◆ **TEXT BLOCK**
┌──

After Collins jumped, Littlejohn said that Bogguess stopped the Hummer and told
him to get out and help load Collins back into the vehicle. Littlejohn said he walked over
to Collins, put his hand out, and asked Collins to please get back into the Hummer
because he, Littlejohn, did not want to get shot. According to Littlejohn, Collins scooted
away from them and called out for help. Bogguess told Littlejohn to get Collins into the
car. Littlejohn refused, saying he was not going to touch him. Bogguess then told him to
go back to the Hummer. Littlejohn did so and got into the front passenger seat. Littlejohn
said at that point, he looked for the keys, but they were not in the ignition. Bogguess then
walked up to the driver's side window and told Littlejohn to help him get Collins back
into the Hummer. According to Littlejohn, he just sat there and told Bogguess that he was
not helping him. In response, Bogguess started screaming. Bogguess then walked back to
where Collins was sitting in the street and shot him. Bogguess then ran back and got into
15
the driver's seat of the Hummer and drove the vehicle away but returned and ran over
Collins.
Littlejohn said that after Bugguess parked the Hummer in the alleyway, he got out
of the vehicle and ran towards McDonald's. Bogguess chased after him and yelled for
him to wait and come back. After they ran past McDonald's, Littlejohn said Bogguess
eventually stopped chasing him and ran in a different direction.
Littlejohn said that he eventually ran back to the front of McDonald's and saw a
police car drive by and go towards the alleyway where the Hummer was parked. He then
ran towards the police car and encountered Officer Duff. Littlejohn said that he told Duff
that his name was Deandra and that he had been robbed by the occupants of the Hummer.
Littlejohn explained that Deandra was his middle name. He denied telling Duff that his
name was Deidra Howard.
Littlejohn testified that he made up the story of being a victim of a robbery
because, at the time, he was on probation and was afraid that his probation would be
revoked if he told police that Bogguess forced him to participate in the crimes.
Furthermore, Littlejohn said that he told the detectives that he was a participant in the
crimes because he thought that was what they wanted to hear. He explained that he did
not tell them the story that he was testifying to at trial—that he went to Collins' place of
business for a job interview and was subsequently forced to participate in the crimes—
because he did not think they would believe him. Finally, Littlejohn denied ever pointing
the gun at Collins or even having possession of the gun.
The jury found Littlejohn guilty of felony murder, aggravated robbery, aggravated
kidnapping, and aggravated assault. The district court sentenced Littlejohn to a hard 20
16
life sentence for the felony-murder conviction and a consecutive sentence of 277 months'
imprisonment for the remaining convictions. Littlejohn filed a timely notice of appeal.

└──

◆ **Recorded data**
┌──

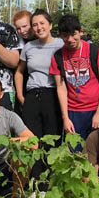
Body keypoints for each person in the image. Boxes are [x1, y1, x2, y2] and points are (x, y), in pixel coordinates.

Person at [50, 14, 99, 146]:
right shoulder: (58, 57)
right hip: (74, 112)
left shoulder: (95, 51)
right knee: (75, 153)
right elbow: (61, 88)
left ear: (81, 32)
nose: (70, 39)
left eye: (74, 34)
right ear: (60, 35)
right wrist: (65, 118)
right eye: (66, 35)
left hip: (97, 108)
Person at [15, 9, 63, 137]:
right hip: (32, 95)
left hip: (53, 96)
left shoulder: (61, 45)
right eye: (35, 25)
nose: (39, 28)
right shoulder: (29, 47)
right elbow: (19, 72)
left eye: (42, 23)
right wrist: (20, 96)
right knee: (31, 139)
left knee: (53, 138)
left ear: (50, 25)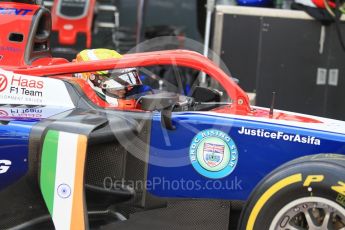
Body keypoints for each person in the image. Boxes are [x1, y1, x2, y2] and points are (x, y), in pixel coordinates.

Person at [75, 49, 151, 109]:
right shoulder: (77, 108)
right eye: (117, 85)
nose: (124, 91)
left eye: (124, 84)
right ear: (93, 81)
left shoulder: (138, 95)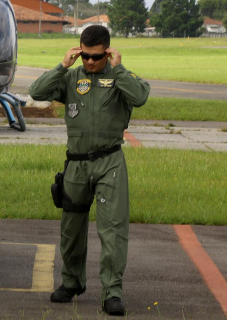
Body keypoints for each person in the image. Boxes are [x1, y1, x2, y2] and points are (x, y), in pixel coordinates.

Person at [28, 25, 150, 316]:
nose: (90, 62)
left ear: (108, 52)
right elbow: (36, 92)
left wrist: (119, 70)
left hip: (110, 162)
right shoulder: (71, 78)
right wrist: (63, 65)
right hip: (76, 164)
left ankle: (112, 292)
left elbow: (140, 97)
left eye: (96, 56)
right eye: (85, 56)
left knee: (113, 230)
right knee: (71, 229)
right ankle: (71, 282)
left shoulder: (120, 77)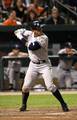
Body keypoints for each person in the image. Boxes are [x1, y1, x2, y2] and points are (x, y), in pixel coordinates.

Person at [14, 21, 69, 112]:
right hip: (33, 65)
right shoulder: (30, 33)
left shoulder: (44, 38)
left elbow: (32, 47)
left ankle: (63, 103)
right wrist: (21, 32)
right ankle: (24, 105)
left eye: (40, 28)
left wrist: (20, 36)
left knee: (50, 86)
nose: (41, 30)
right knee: (25, 87)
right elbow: (16, 31)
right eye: (38, 29)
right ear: (33, 30)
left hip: (44, 65)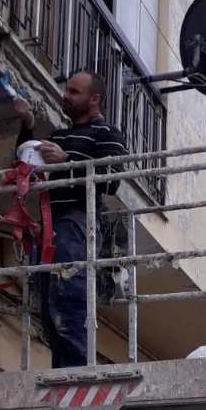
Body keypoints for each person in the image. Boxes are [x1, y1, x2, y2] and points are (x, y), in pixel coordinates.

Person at [13, 71, 127, 368]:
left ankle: (76, 372)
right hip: (50, 227)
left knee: (70, 299)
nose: (66, 96)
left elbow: (111, 181)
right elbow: (25, 165)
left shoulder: (107, 133)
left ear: (94, 99)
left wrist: (66, 161)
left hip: (78, 224)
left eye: (74, 92)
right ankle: (62, 373)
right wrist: (27, 126)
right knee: (49, 307)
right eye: (67, 90)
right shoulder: (59, 137)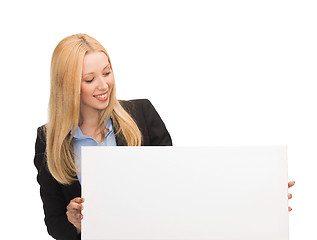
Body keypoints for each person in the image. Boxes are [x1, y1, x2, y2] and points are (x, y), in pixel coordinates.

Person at [34, 33, 294, 240]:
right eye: (89, 79)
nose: (103, 86)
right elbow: (55, 225)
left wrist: (260, 195)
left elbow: (181, 189)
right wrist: (76, 224)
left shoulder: (142, 115)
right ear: (67, 85)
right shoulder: (48, 139)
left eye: (107, 72)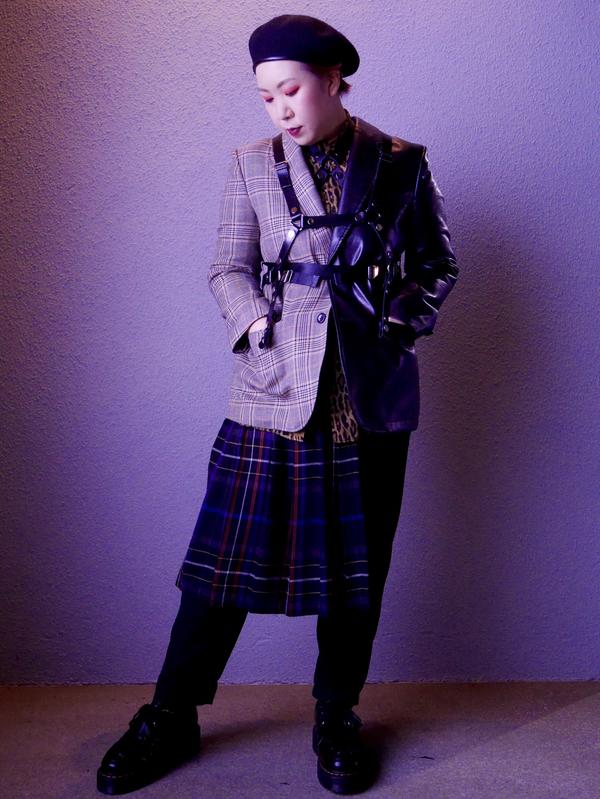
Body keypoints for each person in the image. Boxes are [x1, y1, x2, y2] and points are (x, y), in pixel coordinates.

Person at [96, 13, 458, 796]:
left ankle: (336, 713)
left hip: (369, 398)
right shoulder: (251, 165)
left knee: (358, 576)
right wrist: (256, 323)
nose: (280, 108)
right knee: (218, 569)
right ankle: (169, 713)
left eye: (290, 89)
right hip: (272, 389)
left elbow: (437, 263)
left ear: (332, 79)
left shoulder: (403, 163)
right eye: (266, 97)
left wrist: (396, 324)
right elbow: (226, 266)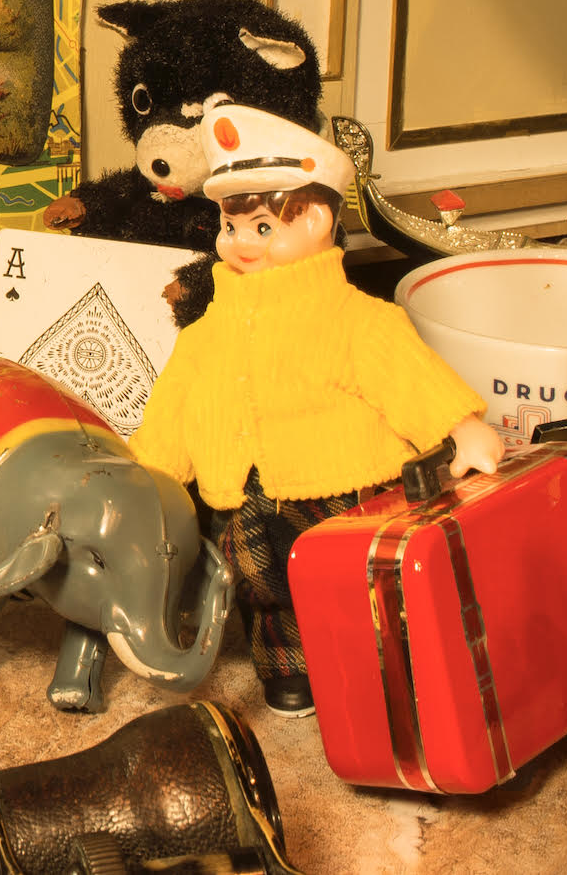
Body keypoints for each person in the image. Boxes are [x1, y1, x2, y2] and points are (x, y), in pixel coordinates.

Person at [127, 104, 501, 719]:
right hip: (241, 494)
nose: (241, 242)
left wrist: (460, 427)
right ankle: (288, 671)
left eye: (263, 227)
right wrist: (151, 473)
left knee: (354, 590)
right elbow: (175, 402)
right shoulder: (206, 329)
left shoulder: (356, 319)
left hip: (340, 492)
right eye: (231, 225)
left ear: (319, 221)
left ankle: (376, 662)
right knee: (262, 590)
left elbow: (407, 377)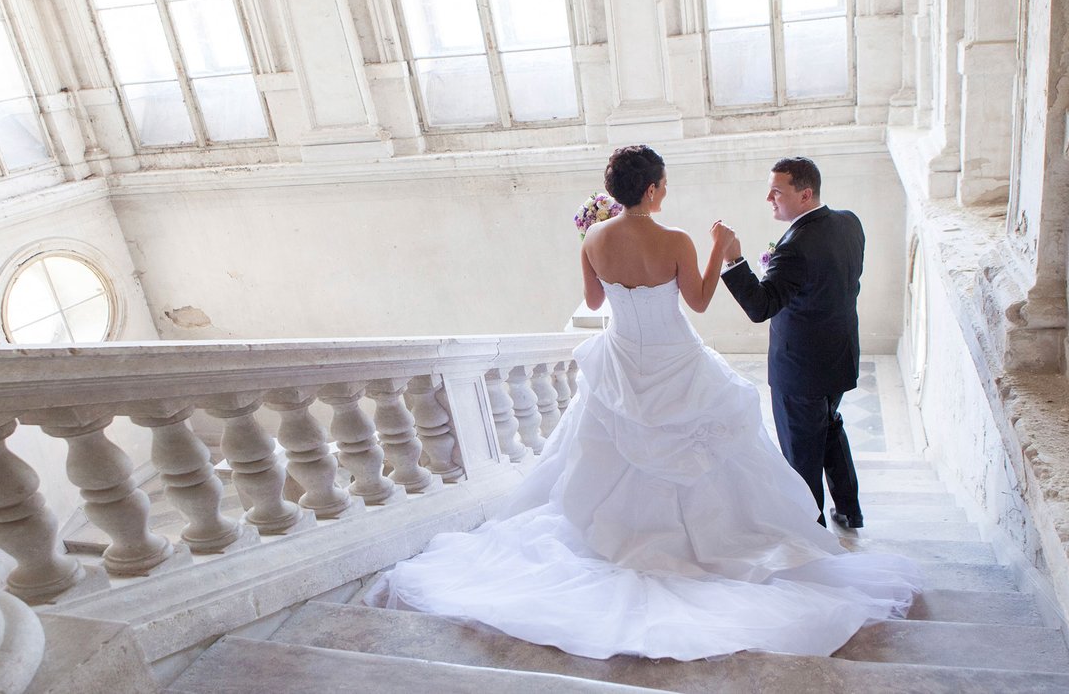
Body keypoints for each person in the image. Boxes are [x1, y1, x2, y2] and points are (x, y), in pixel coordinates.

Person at [366, 146, 921, 661]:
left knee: (610, 450)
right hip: (675, 358)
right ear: (653, 189)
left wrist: (612, 265)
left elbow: (591, 299)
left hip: (622, 360)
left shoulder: (593, 240)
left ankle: (622, 539)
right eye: (663, 184)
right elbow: (700, 302)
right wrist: (718, 252)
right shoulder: (676, 239)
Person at [719, 157, 866, 530]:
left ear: (805, 194)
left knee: (802, 454)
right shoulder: (849, 223)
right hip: (841, 357)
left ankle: (810, 529)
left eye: (777, 192)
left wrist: (734, 258)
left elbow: (761, 306)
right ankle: (850, 509)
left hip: (800, 370)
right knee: (831, 428)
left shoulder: (795, 247)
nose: (769, 198)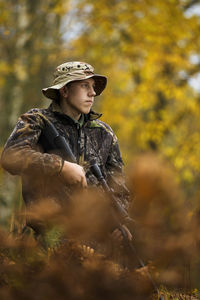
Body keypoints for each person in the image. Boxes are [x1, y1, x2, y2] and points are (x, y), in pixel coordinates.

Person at [1, 61, 132, 253]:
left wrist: (117, 224)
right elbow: (11, 156)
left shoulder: (104, 133)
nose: (92, 93)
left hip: (95, 249)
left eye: (93, 86)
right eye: (84, 85)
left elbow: (119, 187)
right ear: (64, 91)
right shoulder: (37, 120)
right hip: (45, 244)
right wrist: (60, 166)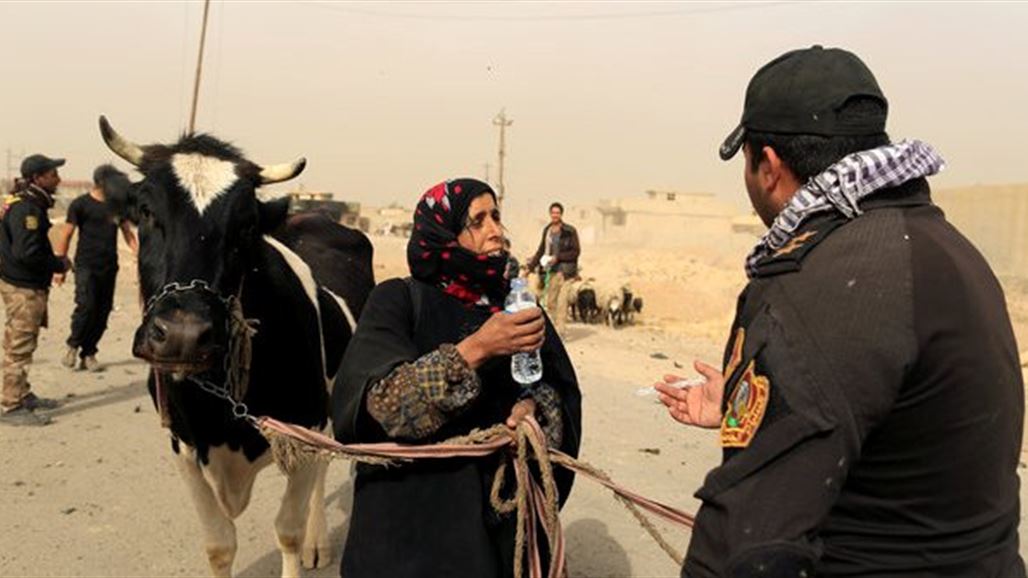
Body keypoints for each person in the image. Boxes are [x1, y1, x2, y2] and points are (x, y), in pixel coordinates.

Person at [654, 46, 1025, 577]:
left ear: (768, 167)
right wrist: (758, 409)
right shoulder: (948, 248)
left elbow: (747, 542)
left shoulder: (816, 278)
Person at [333, 178, 582, 578]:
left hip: (499, 531)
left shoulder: (516, 304)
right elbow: (374, 409)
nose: (495, 230)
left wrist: (534, 411)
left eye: (496, 217)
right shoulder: (397, 300)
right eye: (478, 221)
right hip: (407, 536)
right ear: (442, 233)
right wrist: (477, 349)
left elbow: (560, 391)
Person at [0, 154, 72, 426]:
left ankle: (22, 393)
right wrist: (58, 263)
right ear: (38, 178)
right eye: (53, 175)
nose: (58, 179)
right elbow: (27, 253)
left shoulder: (26, 203)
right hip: (23, 288)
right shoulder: (27, 209)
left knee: (24, 343)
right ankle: (11, 405)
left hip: (23, 284)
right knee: (19, 346)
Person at [54, 164, 137, 371]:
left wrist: (138, 254)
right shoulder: (80, 204)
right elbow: (66, 234)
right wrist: (59, 267)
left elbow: (127, 232)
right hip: (86, 265)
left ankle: (89, 353)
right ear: (101, 183)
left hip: (109, 266)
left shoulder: (116, 206)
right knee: (86, 306)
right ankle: (73, 345)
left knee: (103, 311)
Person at [525, 202, 580, 334]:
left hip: (566, 272)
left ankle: (560, 331)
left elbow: (575, 251)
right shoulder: (547, 231)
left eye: (558, 213)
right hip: (552, 271)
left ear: (561, 214)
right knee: (551, 303)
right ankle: (556, 327)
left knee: (562, 303)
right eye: (553, 212)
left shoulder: (570, 231)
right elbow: (541, 250)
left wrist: (558, 257)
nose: (555, 215)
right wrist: (530, 267)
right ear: (550, 214)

└──

◆ **WORK INSTRUCTION 1**
In the court opinion excerpt, what name did Littlejohn say he gave Officer Duff?
◆ **WORK INSTRUCTION 2**
Print the part of the court opinion excerpt that opens with the words containing "Furthermore, Littlejohn said" and closes with "of the gun.".
The recorded data is separate material, unrelated to the court opinion excerpt.

◆ **TASK ANSWER 1**
He said he told Duff his name was Deandra.

◆ **TASK ANSWER 2**
Furthermore, Littlejohn said that he told the detectives that he was a participant in the
crimes because he thought that was what they wanted to hear. He explained that he did
not tell them the story that he was testifying to at trial—that he went to Collins' place of
business for a job interview and was subsequently forced to participate in the crimes—
because he did not think they would believe him. Finally, Littlejohn denied ever pointing
the gun at Collins or even having possession of the gun.